Now our pod had the same problem as theirs. We hadn’t been pelted with boulders, as they had when they were sitting on the surface of Vandell, but we had no computer control of our flight and we were being whipped around the sky by the changing magnetic fields.

It wasn’t necessary for me to change to manual control. When the computer died, it dumped everything in my lap automatically. I gritted my teeth, tried to keep us heading straight up (not easy, the way we were being tilted and rocked) and refused to decrease thrust even though the pod shuddered as though it was getting ready to disintegrate.

I’m blessed with an iron stomach, one that doesn’t get sick no matter how much lurching and spinning it takes. McAndrew isn’t, and Jan takes after him. They couldn’t communicate with me, but I could take their misery for granted.

It was worth the discomfort. We were getting there, rising steadily, while the pink glow around the pod’s ports faded towards black. As our altitude increased I looked at the internal pressure gauge — thank God for a simple mechanical gadget. It was showing normal pressure, which meant that the hull hadn’t been breached on our ascent. I allowed myself the luxury of a quick look around me.

McAndrew was slumped forward in his straps, head down as low as he could get it. Sven and Jan were both leaning back, arms linked.
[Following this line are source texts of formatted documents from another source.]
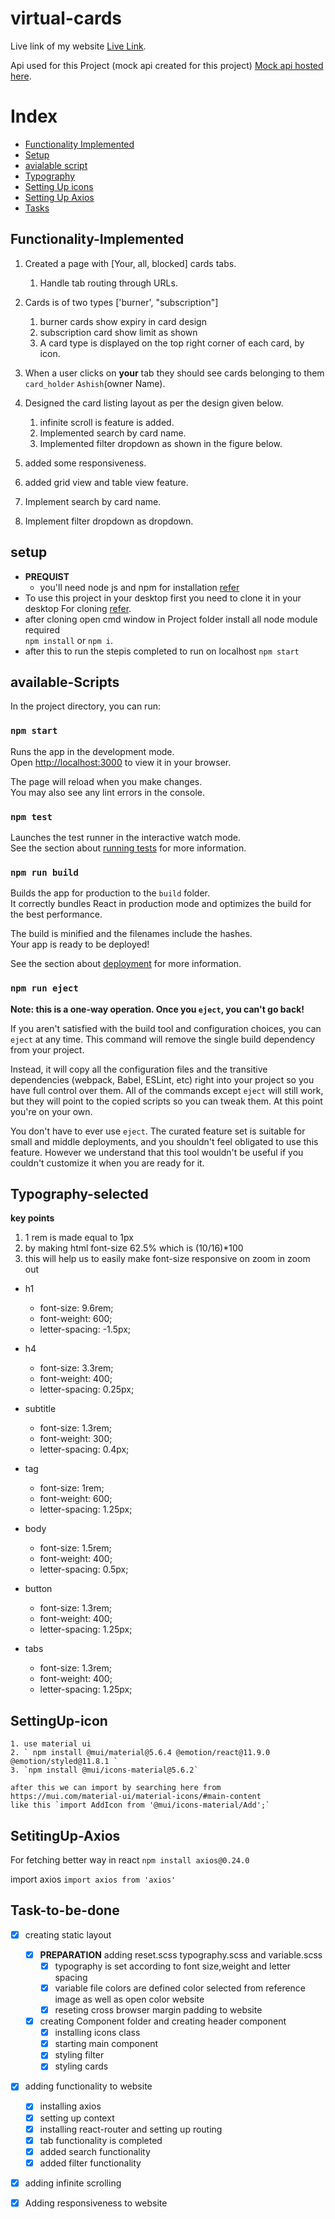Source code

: # virtual-cards

Live link of my website [Live Link](https://virtualcardsproject.netlify.app/).

Api used for this Project (mock api created for this project) [Mock api hosted here](https://raw.githubusercontent.com/Briyani-monster/virtual-card/gh-pages/data.json).

# Index

- [Functionality Implemented](#Functionality-Implemented)
- [Setup](#setup)
- [avialable script](#available-Scripts)
- [Typography](#Typography-selected)
- [Setting Up icons](#SettingUp-icon)
- [Setting Up Axios](#SetitingUp-Axios)
- [Tasks](#Task-to-be-done)

## Functionality-Implemented

1. Created a page with [Your, all, blocked] cards tabs.

   1. Handle tab routing through URLs.

2. Cards is of two types ['burner', "subscription"]

   1. burner cards show expiry in card design
   2. subscription card show limit as shown
   3. A card type is displayed on the top right corner of each card, by icon.

3. When a user clicks on **your** tab they should see cards belonging to them `card_holder` `Ashish`(owner Name).

4. Designed the card listing layout as per the design given below.

   1. infinite scroll is feature is added.
   2. Implemented search by card name.
   3. Implemented filter dropdown as shown in the figure below.

5. added some responsiveness.

6. added grid view and table view feature.

7. Implement search by card name.

8. Implement filter dropdown as dropdown.

## setup

- **PREQUIST**
  - you'll need node js and npm for installation [refer](https://phoenixnap.com/kb/install-node-js-npm-on-windows)
- To use this project in your desktop first you need to clone it in your desktop For cloning [refer](https://docs.github.com/en/repositories/creating-and-managing-repositories/cloning-a-repository).
- after cloning open cmd window in Project folder install all node module required  
   `npm install` or `npm i`.
- after this to run the stepis completed to run on localhost
  `npm start`

## available-Scripts

In the project directory, you can run:

### `npm start`

Runs the app in the development mode.\
Open [http://localhost:3000](http://localhost:3000) to view it in your browser.

The page will reload when you make changes.\
You may also see any lint errors in the console.

### `npm test`

Launches the test runner in the interactive watch mode.\
See the section about [running tests](https://facebook.github.io/create-react-app/docs/running-tests) for more information.

### `npm run build`

Builds the app for production to the `build` folder.\
It correctly bundles React in production mode and optimizes the build for the best performance.

The build is minified and the filenames include the hashes.\
Your app is ready to be deployed!

See the section about [deployment](https://facebook.github.io/create-react-app/docs/deployment) for more information.

### `npm run eject`

**Note: this is a one-way operation. Once you `eject`, you can't go back!**

If you aren't satisfied with the build tool and configuration choices, you can `eject` at any time. This command will remove the single build dependency from your project.

Instead, it will copy all the configuration files and the transitive dependencies (webpack, Babel, ESLint, etc) right into your project so you have full control over them. All of the commands except `eject` will still work, but they will point to the copied scripts so you can tweak them. At this point you're on your own.

You don't have to ever use `eject`. The curated feature set is suitable for small and middle deployments, and you shouldn't feel obligated to use this feature. However we understand that this tool wouldn't be useful if you couldn't customize it when you are ready for it.

## Typography-selected

**key points**

1. 1 rem is made equal to 1px
2. by making html font-size 62.5% which is (10/16)\*100
3. this will help us to easily make font-size responsive on zoom in zoom out

- h1

  - font-size: 9.6rem;
  - font-weight: 600;
  - letter-spacing: -1.5px;

- h4

  - font-size: 3.3rem;
  - font-weight: 400;
  - letter-spacing: 0.25px;

- subtitle

  - font-size: 1.3rem;
  - font-weight: 300;
  - letter-spacing: 0.4px;

- tag

  - font-size: 1rem;
  - font-weight: 600;
  - letter-spacing: 1.25px;

- body

  - font-size: 1.5rem;
  - font-weight: 400;
  - letter-spacing: 0.5px;

- button

  - font-size: 1.3rem;
  - font-weight: 400;
  - letter-spacing: 1.25px;

- tabs
  - font-size: 1.3rem;
  - font-weight: 400;
  - letter-spacing: 1.25px;

## SettingUp-icon

    1. use material ui
    2. ` npm install @mui/material@5.6.4 @emotion/react@11.9.0 @emotion/styled@11.8.1 `
    3. `npm install @mui/icons-material@5.6.2`

    after this we can import by searching here from https://mui.com/material-ui/material-icons/#main-content
    like this `import AddIcon from '@mui/icons-material/Add';`

## SetitingUp-Axios

For fetching better way in react
`npm install axios@0.24.0`

import axios
`import axios from 'axios'`

## Task-to-be-done

- [x] creating static layout

  - [x] **PREPARATION** adding reset.scss typography.scss and variable.scss
    - [x] typography is set according to font size,weight and letter spacing
    - [x] variable file colors are defined color selected from reference image as well as open color website
    - [x] reseting cross browser margin padding to website
  - [x] creating Component folder and creating header component
    - [x] installing icons class
    - [x] starting main component
    - [x] styling filter
    - [x] styling cards

- [x] adding functionality to website
  - [x] installing axios
  - [x] setting up context
  - [x] installing react-router and setting up routing
  - [x] tab functionality is completed
  - [x] added search functionality
  - [x] added filter functionality
- [x] adding infinite scrolling
- [x] Adding responsiveness to website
All the faceplates were clear, so that I knew none of them had vomited in their suit — no joke, since the internal cleaning systems that would usually handle the mess were out of action.

The turbulence around the pod grew less. Stars were coming into view outside the ports as I turned us into an orbit that spiralled outward away from Vandell. I was looking for Hoatzin. Our orbit was clumsy and wasteful of fuel compared with what the navigation computer would have provided. But give me some credit, I was receiving no reference signals from the ship. All I had was instinct and experience.